Özel vatandaşlık kursu
Gelelim burada nasıl yaşanabileceğine. 85’ten 205 metrekareye kadar değişen dairelerin bulunduğu kentin vatandaşı olmak o kadar da kolay değil.
Öncelikle "paralı bir çevreci" olmanız gerekiyor. Burada okyanus ve Danimarka manzaralı bir daire için 400-500 bin Euro’yu (aşağı yukarı dolarla aynı) gözden çıkaracaksınız. Ardından da buranın vatandaşı olmanın inceliklerini öğrenmek üzere bir kursa başlayacaksınız. "Eğer isterseniz" deniyor ama, katılsanız fena olmaz. Zira burada atıklarınızı nasıl değerlendireceğinizden tutun da eve sokmamanız gereken zararlı maddelere varıncaya kadar pek çok şeyi öğreneceksiniz.

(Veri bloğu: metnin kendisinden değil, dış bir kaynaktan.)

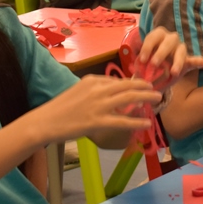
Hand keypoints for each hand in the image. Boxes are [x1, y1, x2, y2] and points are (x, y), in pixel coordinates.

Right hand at [30, 76, 163, 143]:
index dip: (133, 83)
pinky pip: (123, 121)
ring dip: (146, 98)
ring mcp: (99, 105)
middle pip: (128, 85)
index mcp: (93, 80)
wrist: (45, 121)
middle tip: (155, 89)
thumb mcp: (78, 91)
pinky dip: (137, 122)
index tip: (142, 86)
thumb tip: (111, 93)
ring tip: (157, 99)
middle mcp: (98, 89)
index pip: (118, 80)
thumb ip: (95, 91)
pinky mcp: (98, 121)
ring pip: (129, 98)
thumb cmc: (60, 108)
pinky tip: (147, 123)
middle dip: (144, 86)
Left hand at [139, 27, 202, 79]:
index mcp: (157, 37)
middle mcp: (170, 40)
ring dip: (177, 61)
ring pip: (181, 50)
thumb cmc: (145, 66)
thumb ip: (139, 65)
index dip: (147, 47)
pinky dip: (201, 62)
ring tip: (174, 72)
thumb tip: (134, 69)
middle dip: (161, 52)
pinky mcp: (187, 61)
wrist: (153, 77)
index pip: (153, 37)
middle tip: (154, 64)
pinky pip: (195, 60)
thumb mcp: (140, 64)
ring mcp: (179, 49)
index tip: (143, 60)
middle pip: (169, 41)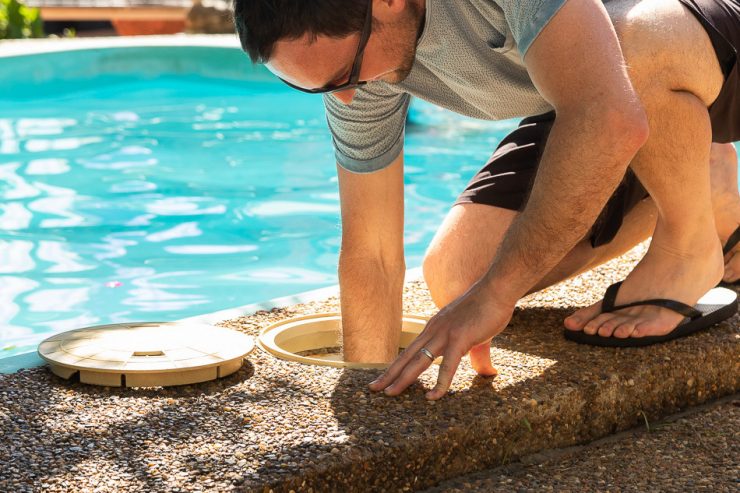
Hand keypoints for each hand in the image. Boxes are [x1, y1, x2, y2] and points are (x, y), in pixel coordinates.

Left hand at [367, 283, 514, 399]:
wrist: (496, 288)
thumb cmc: (488, 308)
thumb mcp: (477, 336)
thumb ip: (477, 355)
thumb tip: (486, 372)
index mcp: (434, 328)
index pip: (410, 351)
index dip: (396, 366)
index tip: (384, 378)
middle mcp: (433, 331)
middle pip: (406, 357)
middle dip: (388, 374)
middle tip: (372, 389)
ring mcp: (445, 335)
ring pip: (418, 362)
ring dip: (402, 379)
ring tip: (389, 394)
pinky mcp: (459, 339)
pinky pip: (447, 366)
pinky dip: (439, 383)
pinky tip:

Bu arada çocuğum nerede okuyacak diye üzülmeyin. Burada tüm Avrupa Birliği’nin ortak olarak uygulamak istediği türden bir eğitim bekliyor çocukları. Hatta kent içinde, gençler için özel öğrenci yurtları bile yapılmış. her daire yeşillik ve su görebilecek şekilde tasarlanmış. Çevre düzenlemesi de ona göre. Koca binaların teraslarına ağaçlar dikilmiş. Çevre bahçelerdeki çimenler, ağaçlara takılan sistemler sayesinde "gerçek yağmur doğallığında" sulanıyor... Çocuk parkları, hastane, dükkanlar, sahilde lokantalar, deniz kenarında tahtadan oluşturulmuş seyir alanı, marina unutulmamış. Kentin "sanatsal dokusu" bile var! Birçok heykel
ve sanatsal çalışma binaların aralarında yerini almış.
İşte gelecek böyle bir şey...

Ferrari’ye izin yok!
Ulaşım deyince hemen belirtelim. Yerleşim birimleri içinde motorlu taşıtların gezinmesi yasak. Bunun yerine elektrikli golf arabaları ve burası için geliştirilen çeşitli bisiklet türevleri kullanılabiliyor.
Bo01’in dışına çıkmak için yine çevreci araçlar kullanabiliyorsunuz. Yani burada oturup da, çıkışta Ferrari’ye binmek yok! Çok istiyorsanız doğalgazlı bir Opel Zafire, elektrikli bir Chevrolet veya Think, o da olmadı "melez" bir Toyota Prius kullabiliyorsunuz. Bunu da, "car pool" diye anılan bir çeşit oto kiralama yöntemiyle yapıyorsunuz. Önce belli bir yıllık ödüyorsunuz. Ardından da kullanmadan bir gün önce rezervasyon yaptırıp, ertesi günü aracınızı alıyorsunuz. Kiralık da denebilir, ancak fiyatı daha uygun.